Le
mot "switch" (en anglais : commutateur) désigne
communément la transformation par une firme pharmaceutique
d'un médicament de prescription (vendu uniquement sur ordonnance)
en un médicament d'automédication (vendu sans ordonnance
au comptoir de la pharmacie : "over the counter",
alias OTC). On entend aussi dire "switch OTC".
Dès
lors, la firme ne promeut plus son médicament auprès
des médecins, mais auprès des pharmaciens d'officine
et surtout du public, via les médias appropriés.
Souvent
la firme continue de commercialiser le médicament de prescription,
et simultanément, le même médicament pour l'automédication,
sous un nom différent et à un prix élevé
(selon le principe du "prix libre", non remboursable par
l'assurance maladie). On voit ainsi coexister, en France, du lopéramide
sous les noms d'Imodium°, pour la prescription, et d'Imossel°
pour l'automédication, ou bien la même association
d'anti-acides sous les noms de Xolaam° pour la prescription
et de Maalox° pour l'automédication.
Le
"switch" est un moyen courant pour une firme de relancer
un médicament dont les ventes baissent, ou qui va se trouver
concurrencé par des nouveaux médicaments, ou par des
copies à l'échéance d'un brevet.
En
pratique, il n'est pas très compliqué de procéder
à un "switch". Il suffit d'obtenir une exonération
de la réglementation des substances réservées
à la prescription. Cette exonération, accordée
par le ministre de la santé, précise, pour des raisons
de sécurité, les doses maximales par prise et les
quantités maximales par boîte à respecter en
automédication.
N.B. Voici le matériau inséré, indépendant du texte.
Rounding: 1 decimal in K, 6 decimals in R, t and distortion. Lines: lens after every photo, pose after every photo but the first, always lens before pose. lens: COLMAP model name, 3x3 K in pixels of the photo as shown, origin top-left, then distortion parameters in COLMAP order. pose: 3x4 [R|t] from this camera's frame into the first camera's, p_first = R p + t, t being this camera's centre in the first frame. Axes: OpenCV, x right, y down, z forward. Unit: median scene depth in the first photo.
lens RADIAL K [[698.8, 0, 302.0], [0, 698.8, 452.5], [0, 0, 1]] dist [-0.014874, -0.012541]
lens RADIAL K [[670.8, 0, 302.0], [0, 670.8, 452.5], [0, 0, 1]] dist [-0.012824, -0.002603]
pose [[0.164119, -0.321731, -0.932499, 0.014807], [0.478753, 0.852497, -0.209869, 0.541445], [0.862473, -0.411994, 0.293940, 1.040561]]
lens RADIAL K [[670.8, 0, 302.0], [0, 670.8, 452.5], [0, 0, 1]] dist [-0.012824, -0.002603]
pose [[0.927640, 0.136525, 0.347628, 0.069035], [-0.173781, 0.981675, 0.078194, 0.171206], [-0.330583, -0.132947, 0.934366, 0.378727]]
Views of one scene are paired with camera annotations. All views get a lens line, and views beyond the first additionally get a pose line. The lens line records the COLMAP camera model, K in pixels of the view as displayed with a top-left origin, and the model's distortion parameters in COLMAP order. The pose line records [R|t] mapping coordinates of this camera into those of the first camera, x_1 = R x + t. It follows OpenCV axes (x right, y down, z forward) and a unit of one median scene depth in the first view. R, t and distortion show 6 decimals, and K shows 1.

L'exonération peut être limitée
à certaines voies d'administration (par exemple application
locale et voie orale, mais pas voie injectable).
En
règle générale, l'autorisation de mise sur
le marché du médicament "switché"
est octroyée sur la base d'un dossier bibliographique. Il
n'est pas exigé de nouvelle évaluation clinique, s'agissant
d'une substance bien connue, utilisée depuis longtemps dans
la même indication. Les bénéfices attendus et
le risque d'effets indésirables ont déjà été
évalués initialement, et le recul d'utilisation est
important. Il est exceptionnel qu'une évaluation complémentaire
soit nécessaire et exigée.
Les
firmes prennent parfois l'initiative de faire réaliser un
petit essai clinique avec le médicament à la dose
exonérée. Un tel essai, s'il est conduit par un leader
d'opinion du domaine, permet surtout à la firme d'asseoir
la campagne de lancement du médicament "OTC".
Le
projet de modification de la réglementation européenne,
soutenu par les firmes, consiste à interdire pendant un certain
nombre d'années (jusqu'à 3 ans selon certains projets
d'amendements) la mise sur le marché de copies (génériques)
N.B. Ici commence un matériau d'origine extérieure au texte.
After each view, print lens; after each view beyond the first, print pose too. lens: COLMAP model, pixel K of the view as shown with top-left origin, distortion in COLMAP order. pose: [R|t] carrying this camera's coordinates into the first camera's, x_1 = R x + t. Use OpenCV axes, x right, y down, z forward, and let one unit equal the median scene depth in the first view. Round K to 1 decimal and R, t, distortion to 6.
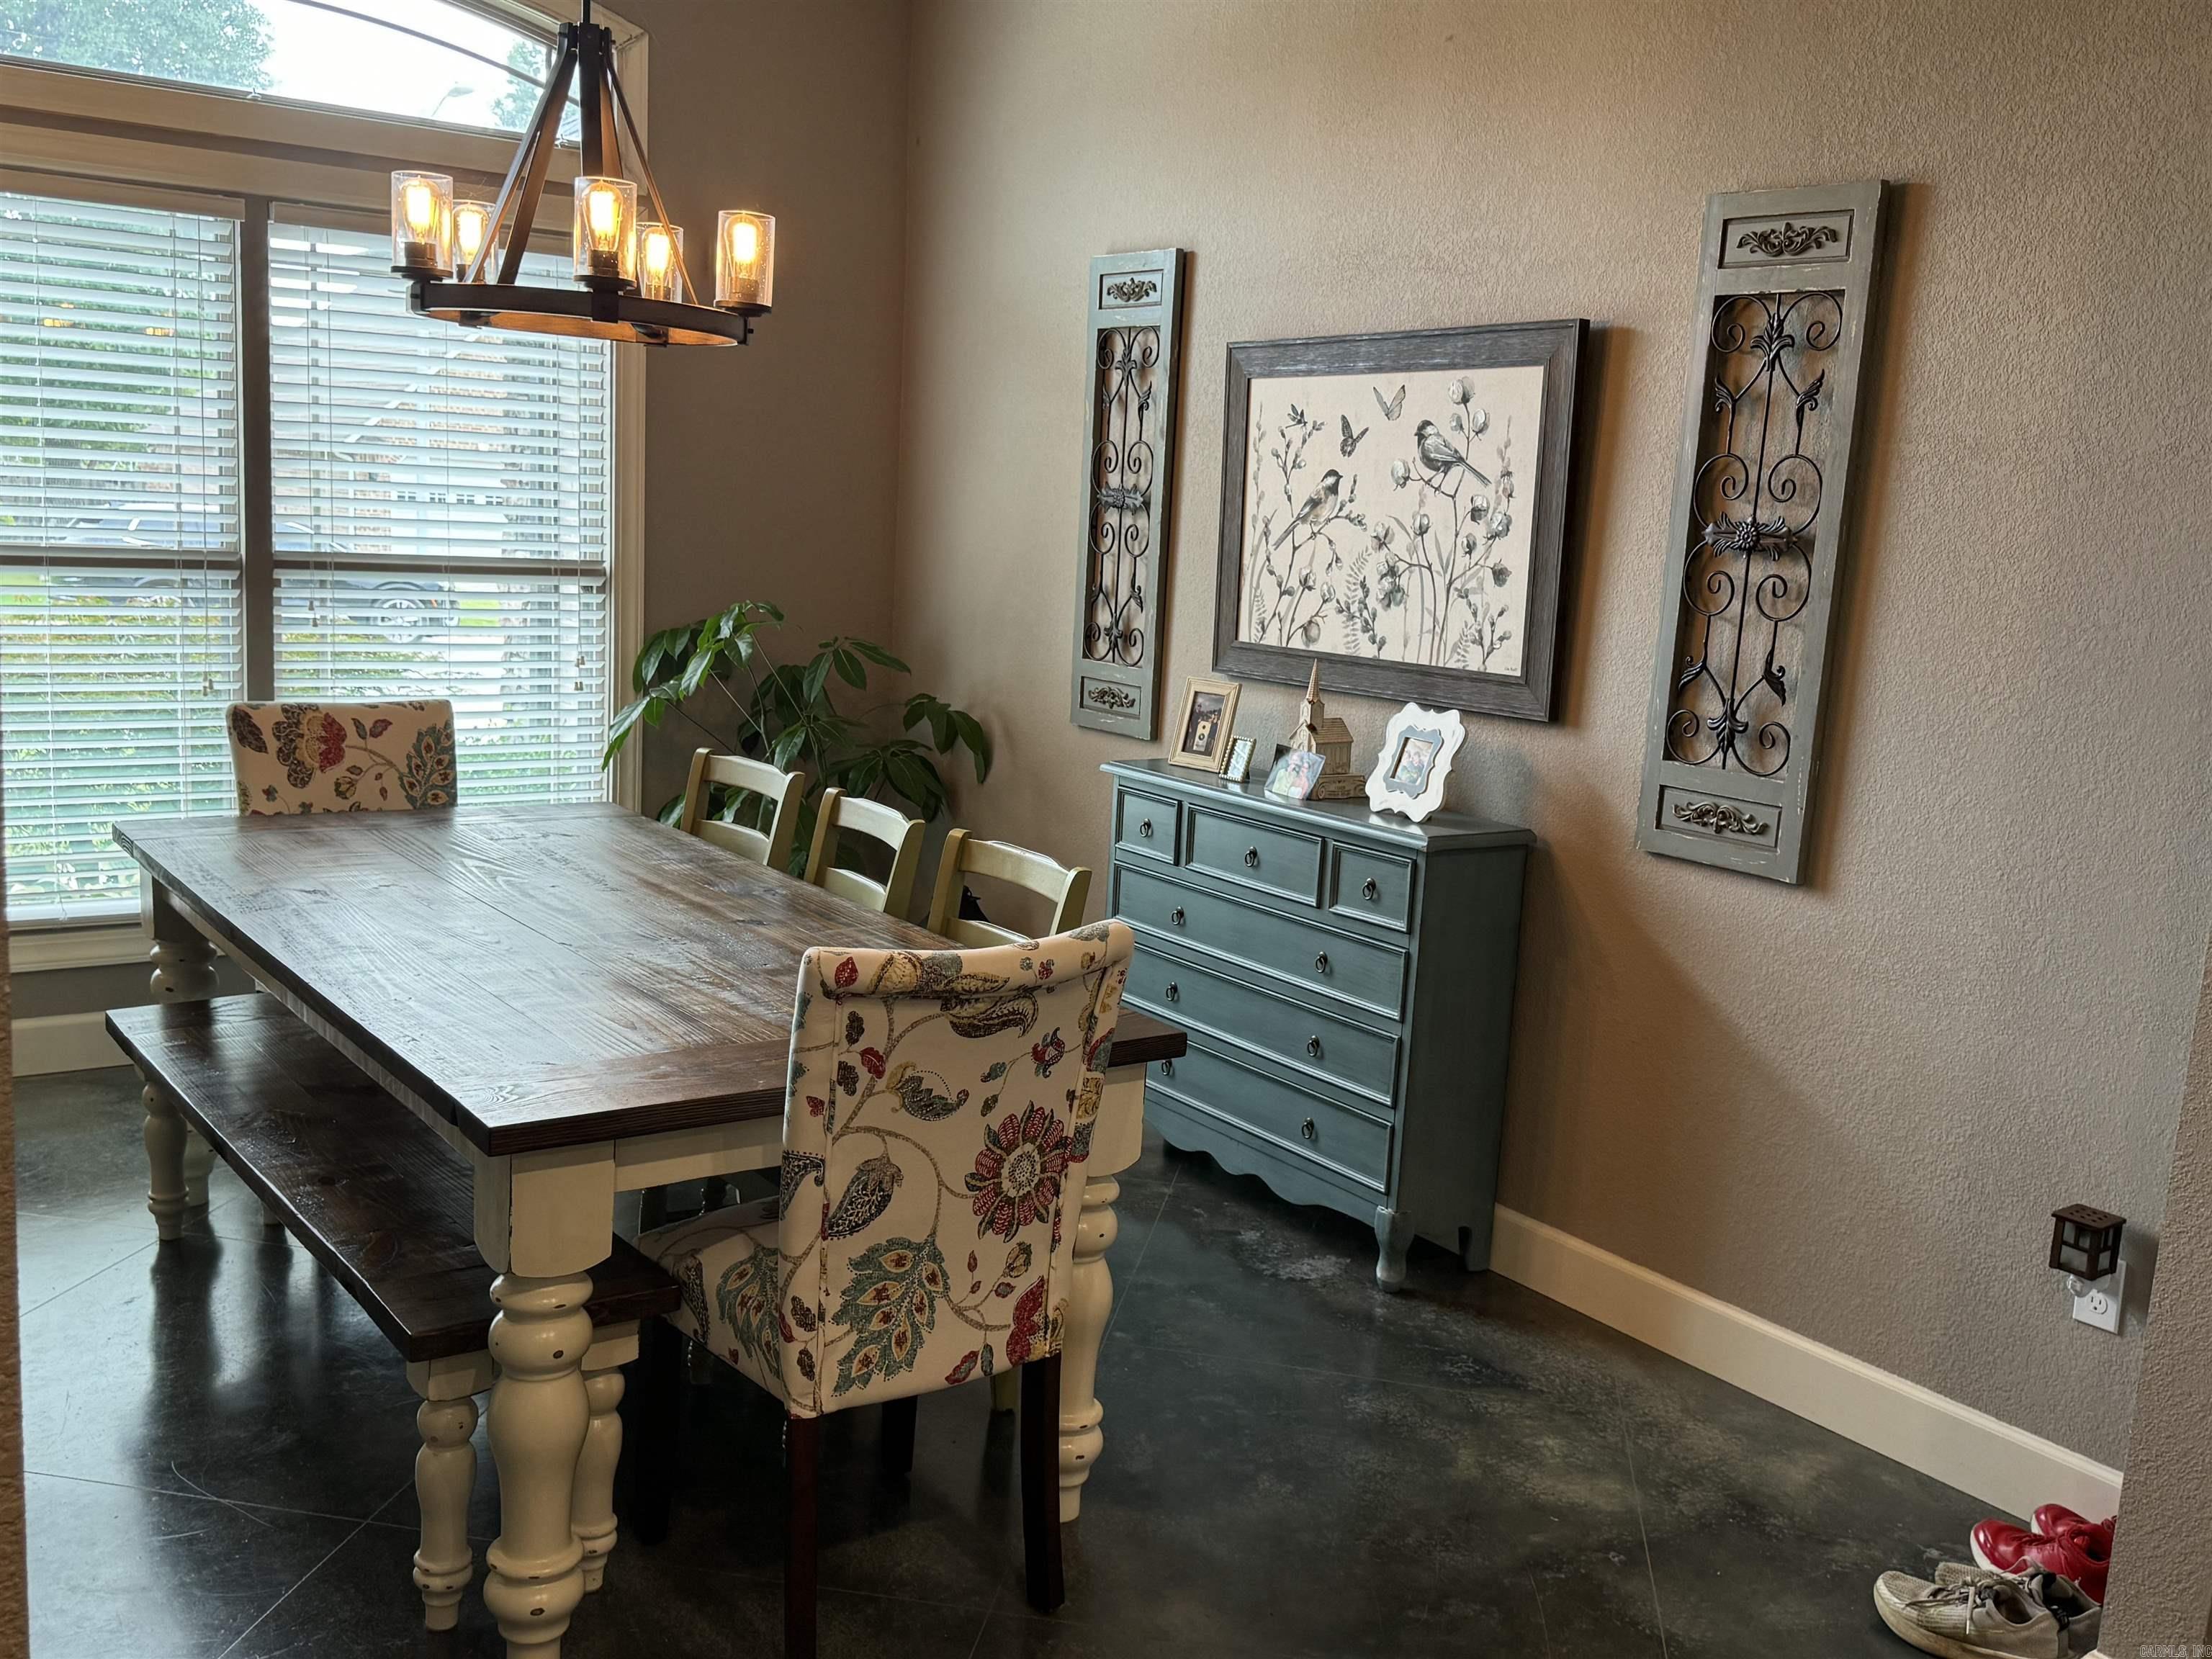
lens RADIAL K [[2090.8, 0, 1116.4], [0, 2090.8, 860.5], [0, 0, 1]] dist [0.116098, -0.014272]
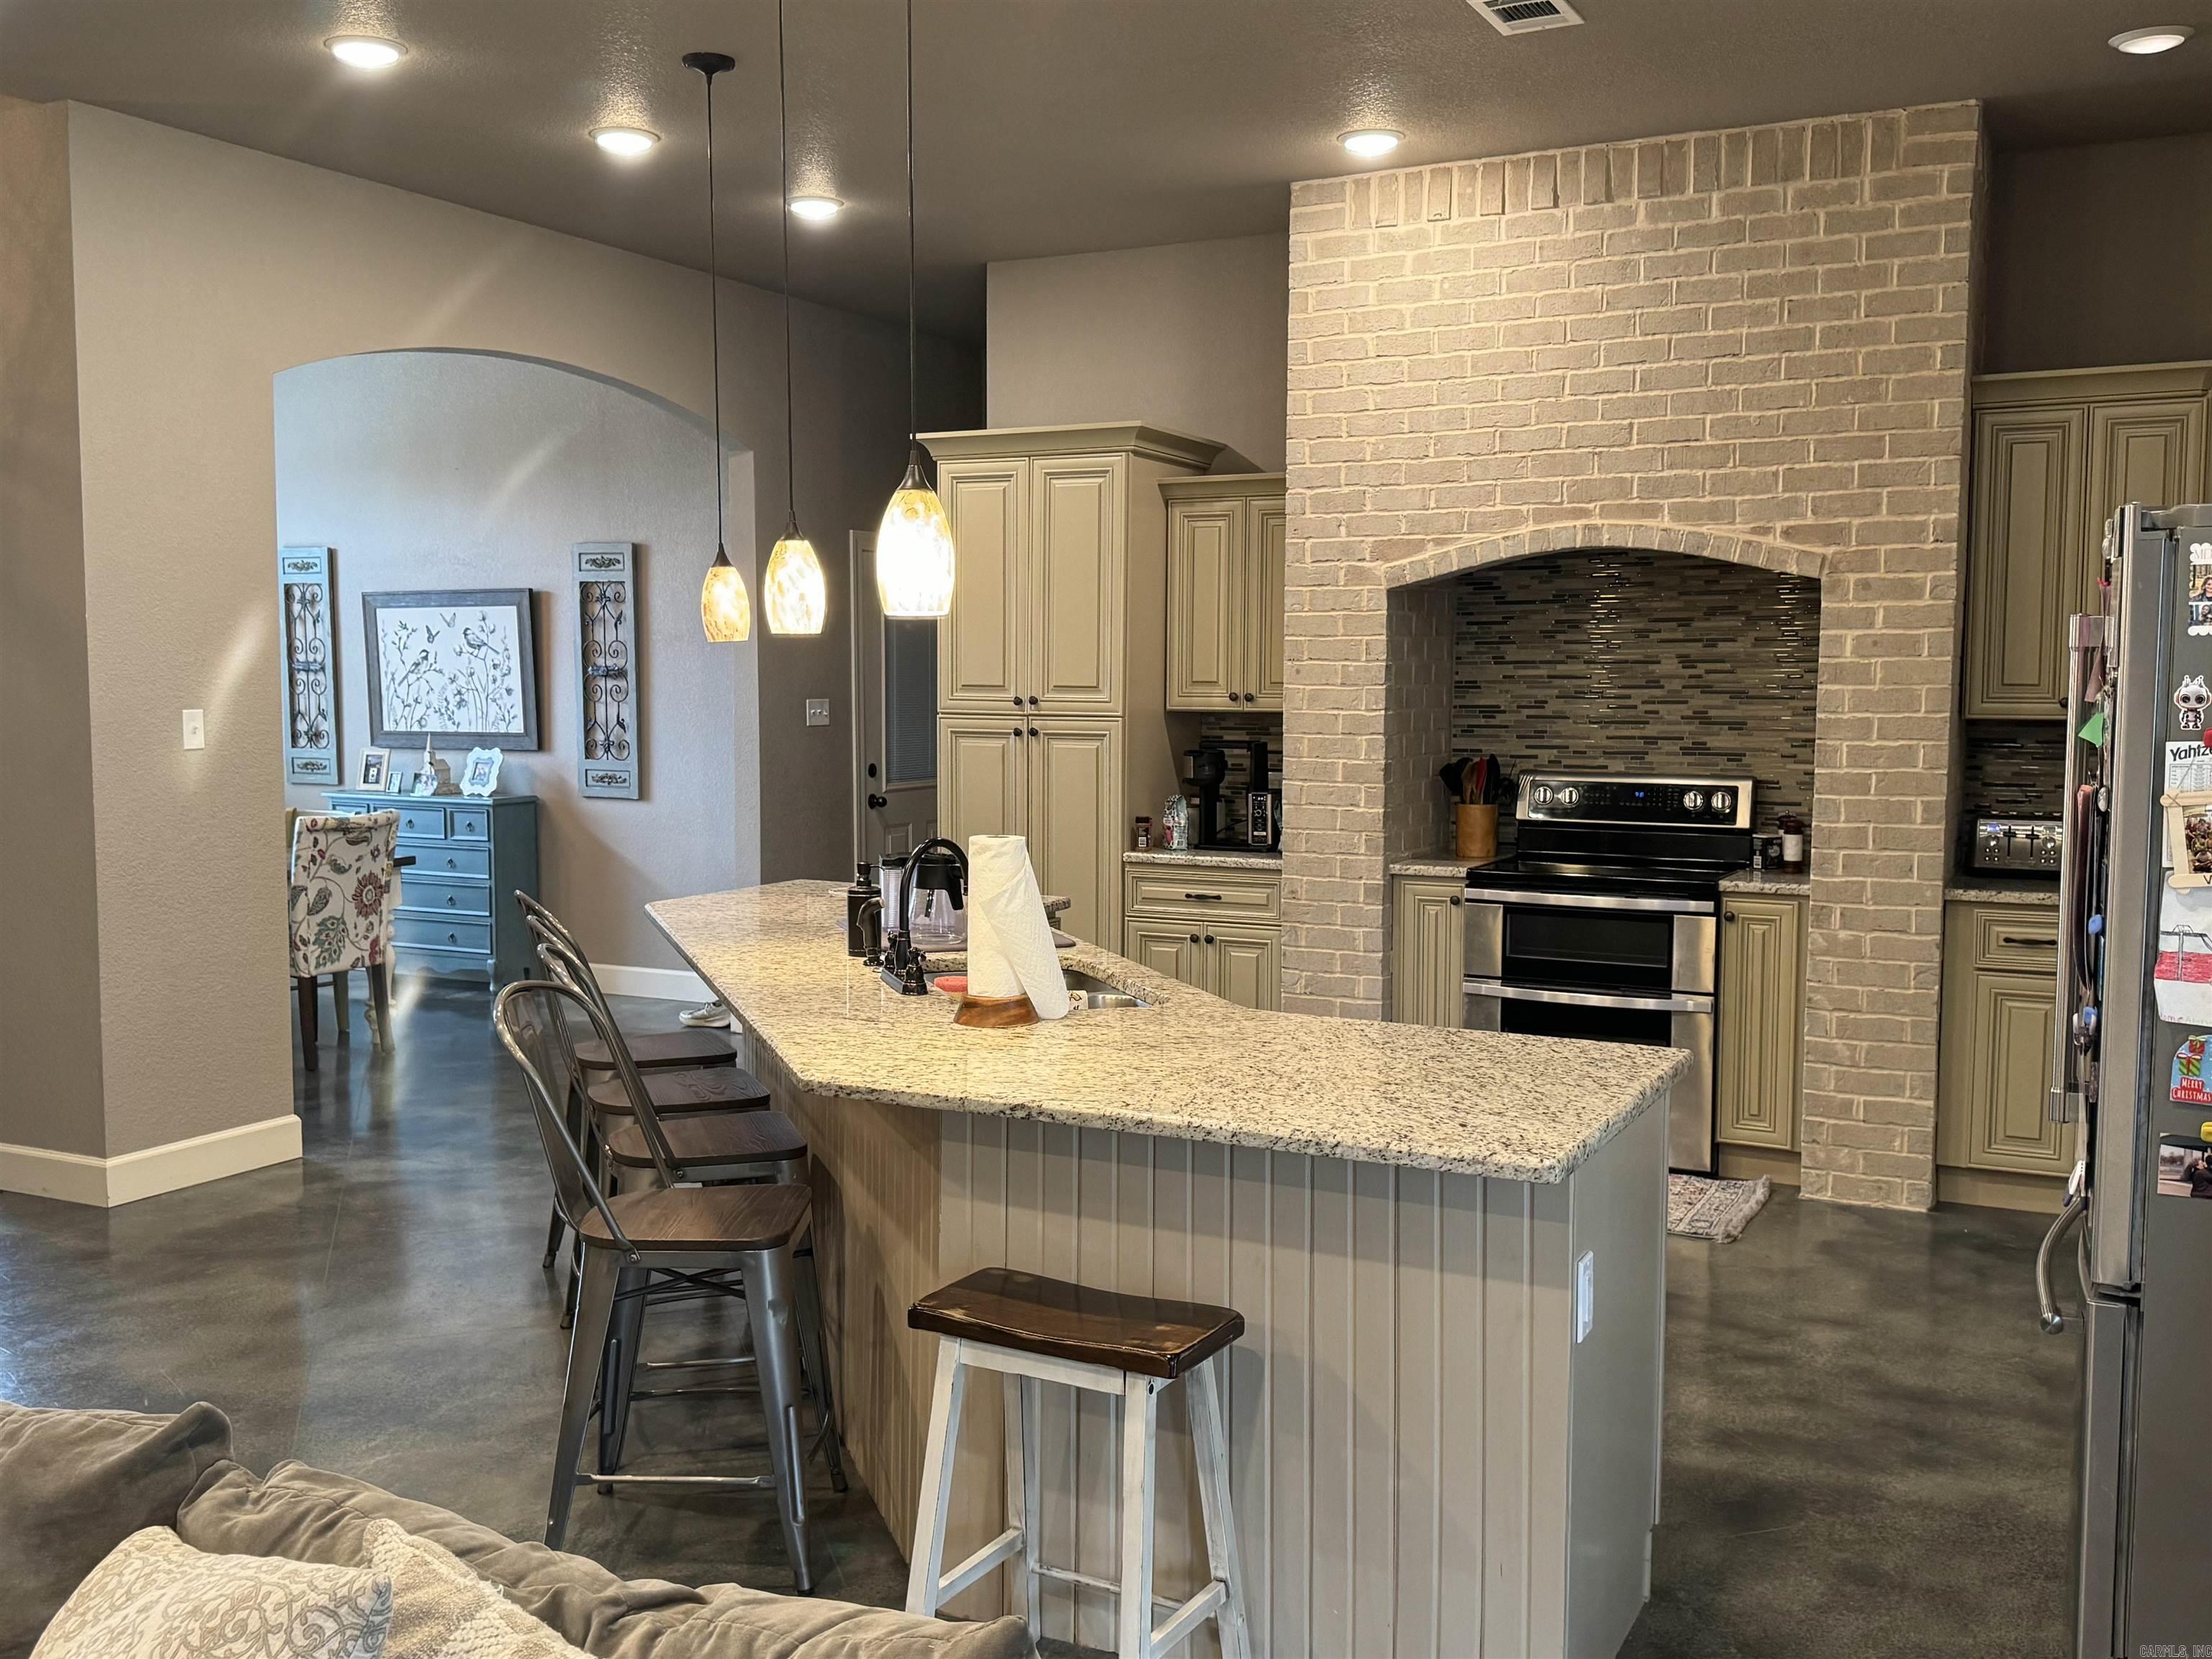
lens RADIAL K [[2090.8, 0, 1116.4], [0, 2090.8, 860.5], [0, 0, 1]] dist [0.116098, -0.014272]
pose [[0.892449, -0.100589, 0.439791, -0.276420], [0.127090, 0.991402, -0.031144, 0.217115], [-0.432877, 0.083688, 0.897560, -1.435475]]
du médicament "switché". Le prétexte
invoqué est la réalisation d'essais cliniques commandités
par les firmes, lors du "switch" de leurs médicaments,
et la nécessité de protéger les données
issues de ces essais, en empêchant d'autres firmes de s'y
référer dans des demandes d'AMM. Prétexte inacceptable
dans la mesure où ces essais ne sont ni obligatoires, ni
utiles. Une telle protection supplémentaire n'a pas de justification.
Dans
le domaine de l'automédication, où les prix sont libres,
la concurrence est également libre. Elle doit pouvoir s'exercer
au bénéfice du consommateur. La protection des données
va à l'encontre de cette logique.
Sur
la base d'exigences minimales, suffisantes et uniformes pour l'ensemble
des firmes concernées, il revient aux agences du médicament
d'assurer la protection du consommateur.
Il
revient ensuite à chaque firme d'assurer ses investissements
et leur rentabilité dans le cadre d'une concurrence réelle.